Page:Gorki - La Mère, 1945.djvu/272

La bibliothèque libre.
Cette page n’a pas encore été corrigée

— Le procureur est venu ces jours-ci, il a dit que ce serait bientôt…

Ils échangèrent des paroles banales ; la mère voyait que Pavel la regardait avec amour. Il n’avait pas changé, il était toujours calme et pondéré ; seule, sa barbe avait vigoureusement poussé et le vieillissait ; ses poignets étaient plus blancs. Elle voulut lui faire plaisir et lui parler de Vessoftchikov ; sans changer de voix, du même ton dont elle disait des riens, elle continua :

— J’ai vu ton filleul…

Pavel la fixa d’un air interrogateur. Pour évoquer le visage grêlé du jeune homme, la mère se picota les joues avec le doigt…

— Il va bien, c’est un garçon robuste et déluré, il va bientôt entrer en place… Tu te souviens ? il réclamait toujours un travail pénible.

Pavel avait compris, il hocha la tête, et répondit, les yeux illuminés d’un gai sourire :

— Comment donc !… si je m’en souviens !…

— Eh bien, voilà ! dit-elle avec satisfaction.

Elle était contente d’elle-même et touchée par la joie de son fils. Lorsqu’elle partit, il lui serra la main vigoureusement :

— Merci, maman !

Comme une vapeur d’ivresse, un sentiment d’extase monta à la tête de la mère ! Elle sentait le cœur de son fils tout proche du sien ; elle n’eut pas la force de lui répondre par des mots et se contenta de lui serrer la main, sans parler.

Lorsqu’elle rentra, elle trouva Sachenka.
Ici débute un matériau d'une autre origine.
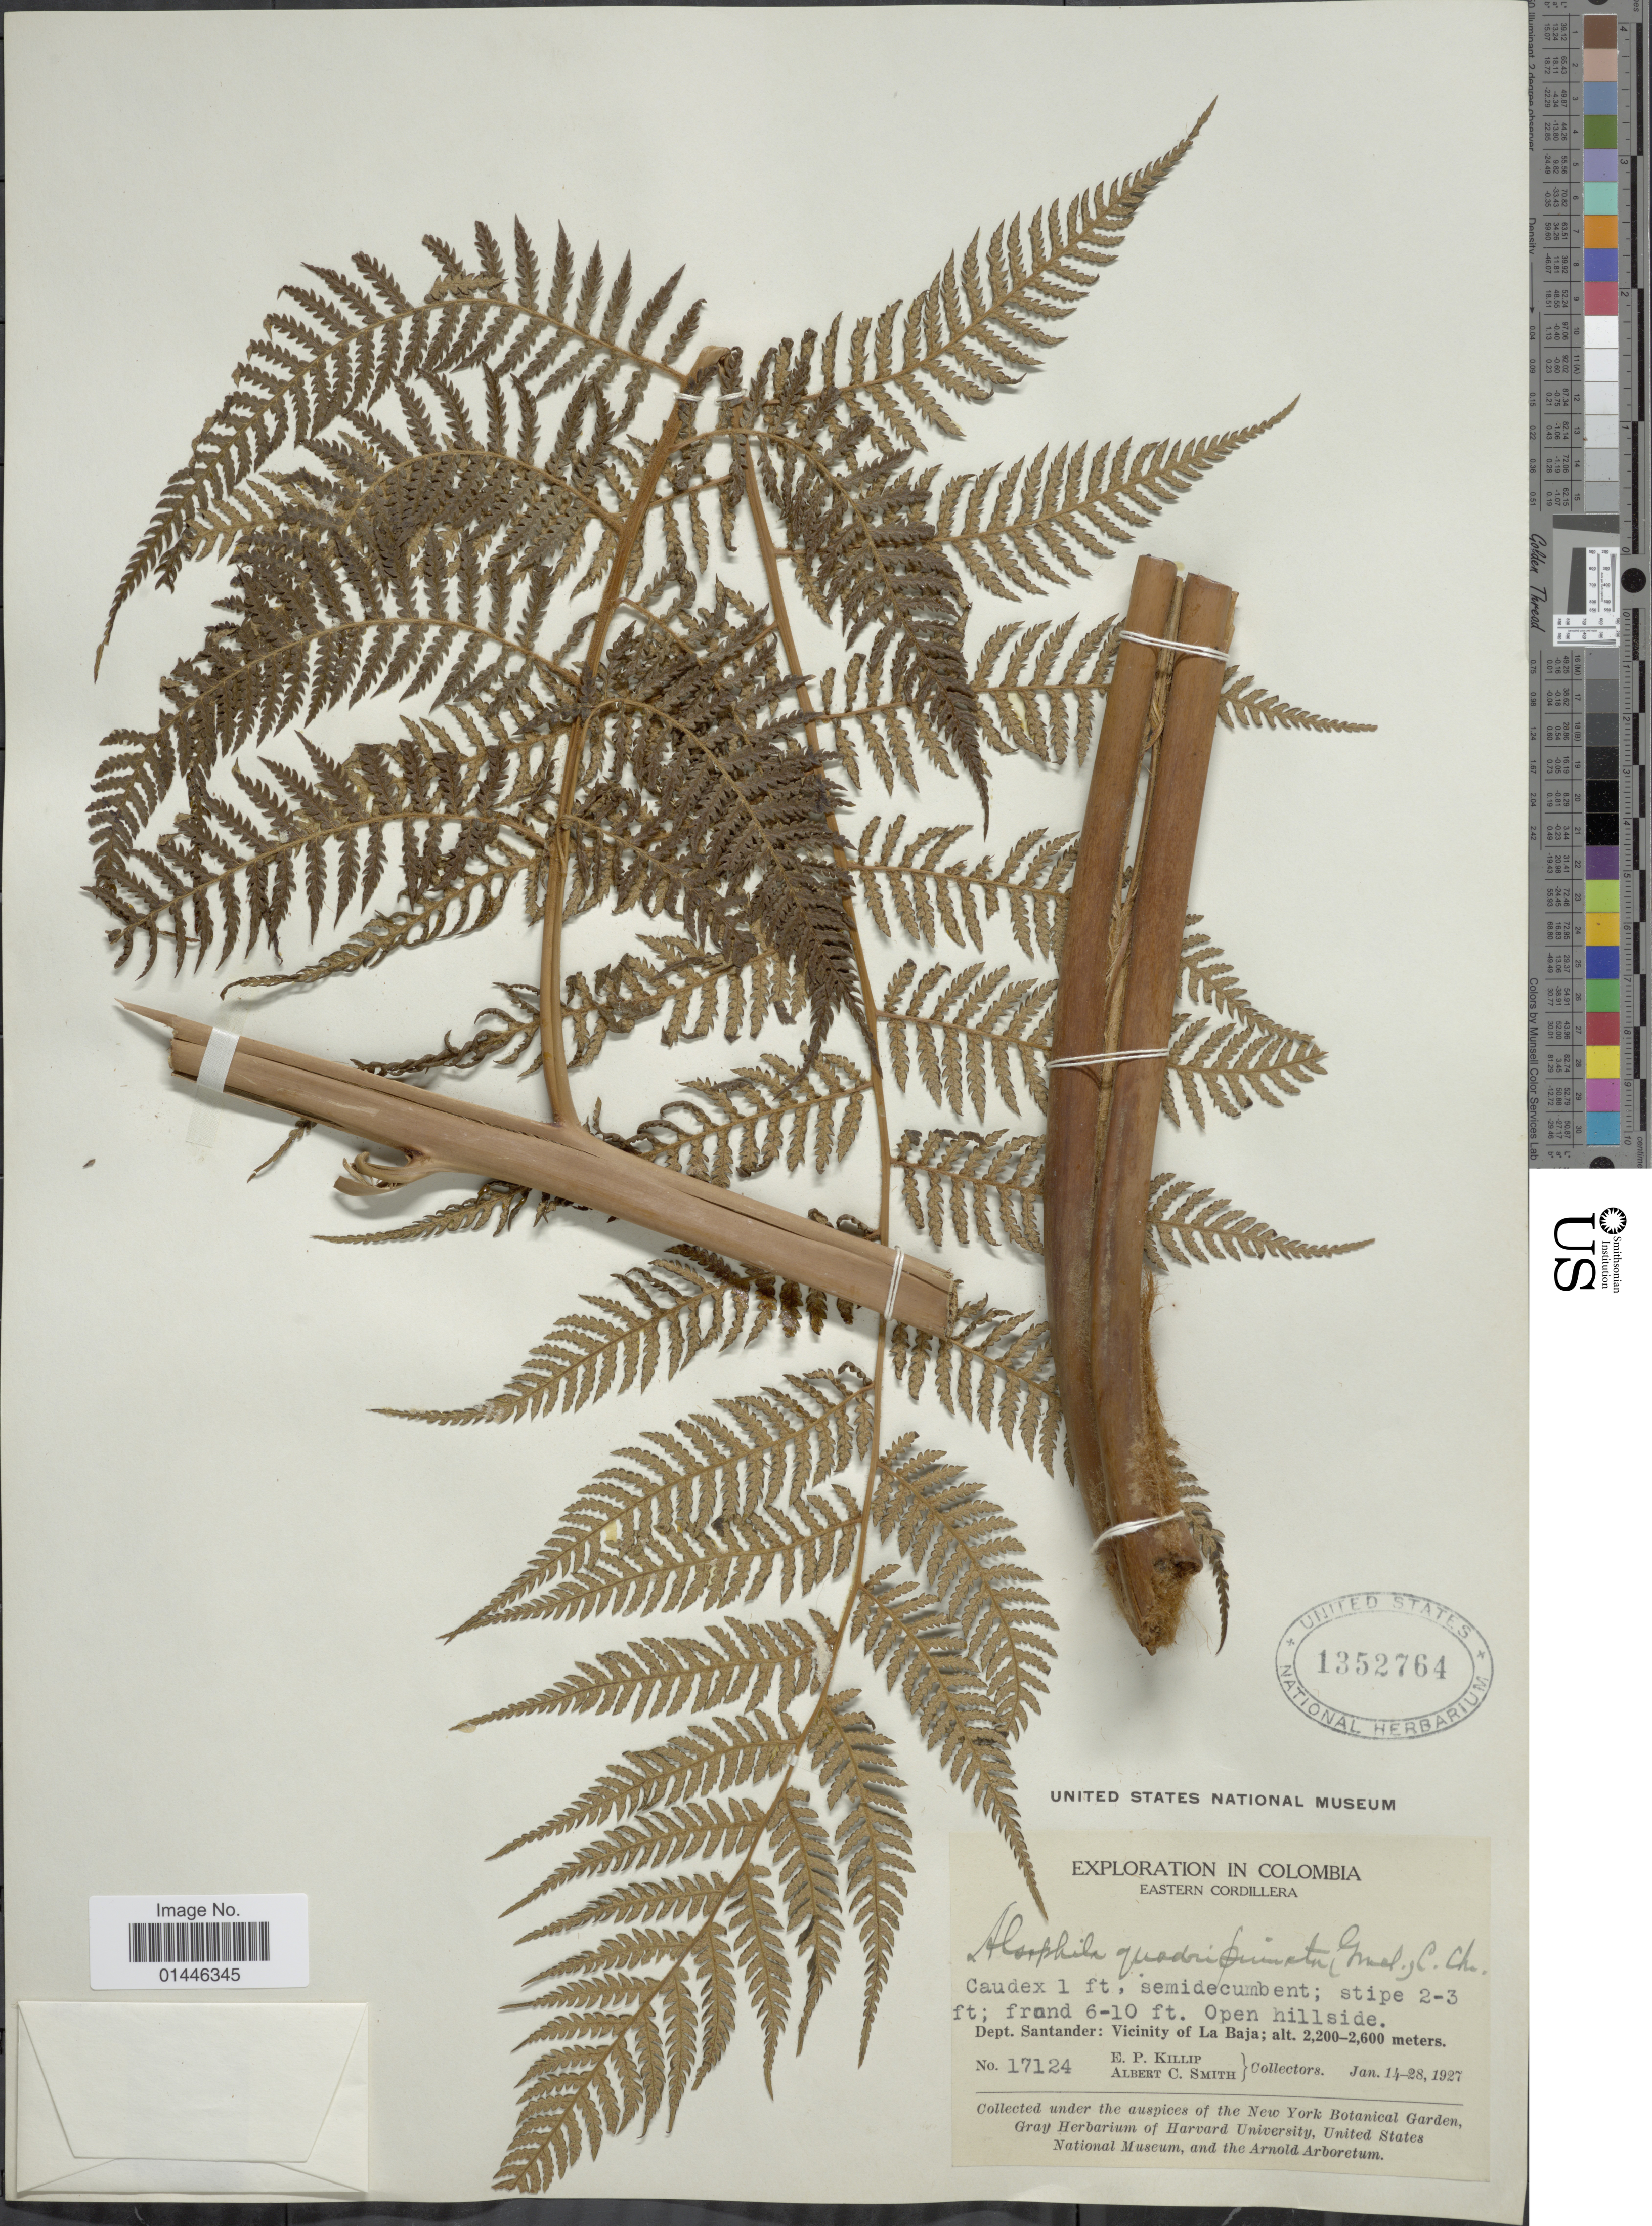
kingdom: Plantae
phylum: Tracheophyta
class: Polypodiopsida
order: Cyatheales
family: Dicksoniaceae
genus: Lophosoria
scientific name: Lophosoria quadripinnata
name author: (J.F. Gmel.) C. Chr.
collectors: E. P. Killip & A. C. Smith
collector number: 17124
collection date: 1927-01-14/1927-01-28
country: Colombia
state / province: Santander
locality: Vicinity of La Baja. Eastern Cordillera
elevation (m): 2200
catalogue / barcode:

La jeune fille avait l’habitude de venir le jour où la mère allait à la prison. Jamais elle ne la questionnait au sujet de Pavel ; si Pélaguée ne parlait pas elle-même de son fils, Sachenka la regardait fixement, et c’était tout. Mais, ce jour-là, elle l’accueillit par une question inquiète :

— Eh bien, que fait-il ?

— Il est bien !

— Vous lui avez donné le billet ?

— Bien entendu !

— Il l’a lu ?

— Mais non ! Comment aurait-il pu le faire !

— C’est vrai… j’oubliais ! dit lentement la jeune fille.